**WHAT TO WORK ON**: Could you reproduce the lines below from the one with "snow covered tree select_region(344, 101, 353, 135)" through the one with "snow covered tree select_region(455, 62, 484, 151)"? Keep both ends and add nothing.

(Data extracted from a collection)
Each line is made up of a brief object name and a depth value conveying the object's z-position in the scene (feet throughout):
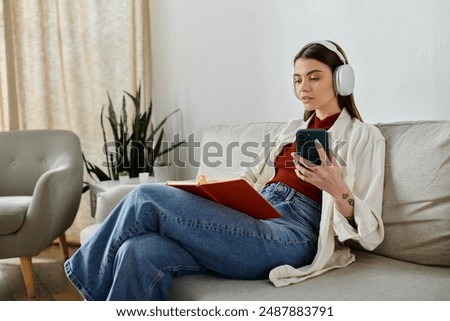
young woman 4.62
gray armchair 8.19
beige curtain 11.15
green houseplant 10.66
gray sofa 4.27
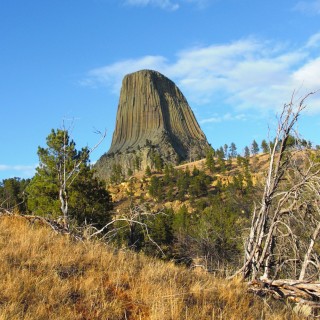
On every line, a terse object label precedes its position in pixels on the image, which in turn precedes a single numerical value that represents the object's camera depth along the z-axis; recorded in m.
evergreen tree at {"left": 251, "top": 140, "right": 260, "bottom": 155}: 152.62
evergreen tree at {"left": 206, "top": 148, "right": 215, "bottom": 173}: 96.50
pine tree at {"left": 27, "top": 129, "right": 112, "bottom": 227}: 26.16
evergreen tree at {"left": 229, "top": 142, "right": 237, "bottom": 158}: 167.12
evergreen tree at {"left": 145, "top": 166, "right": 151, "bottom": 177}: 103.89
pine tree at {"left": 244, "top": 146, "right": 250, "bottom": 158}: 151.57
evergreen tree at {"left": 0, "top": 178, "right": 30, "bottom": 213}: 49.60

* * *

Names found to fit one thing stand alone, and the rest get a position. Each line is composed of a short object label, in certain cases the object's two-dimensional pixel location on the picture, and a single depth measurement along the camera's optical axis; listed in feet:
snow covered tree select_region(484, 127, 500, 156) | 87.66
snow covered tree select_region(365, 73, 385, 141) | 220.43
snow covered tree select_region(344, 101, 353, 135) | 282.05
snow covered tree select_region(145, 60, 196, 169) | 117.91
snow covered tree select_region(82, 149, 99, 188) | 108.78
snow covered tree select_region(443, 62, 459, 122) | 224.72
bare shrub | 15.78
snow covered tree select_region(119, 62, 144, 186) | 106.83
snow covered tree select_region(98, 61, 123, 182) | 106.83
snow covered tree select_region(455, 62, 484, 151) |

**REPLY TO THE EXERCISE**:
snow covered tree select_region(344, 101, 353, 135) | 282.05
snow covered tree select_region(145, 60, 196, 169) | 117.91
snow covered tree select_region(82, 149, 99, 188) | 108.78
snow covered tree select_region(443, 62, 459, 122) | 224.72
bare shrub | 15.78
snow covered tree select_region(119, 62, 144, 186) | 106.83
snow covered tree select_region(98, 61, 123, 182) | 106.83
snow covered tree select_region(455, 62, 484, 151) |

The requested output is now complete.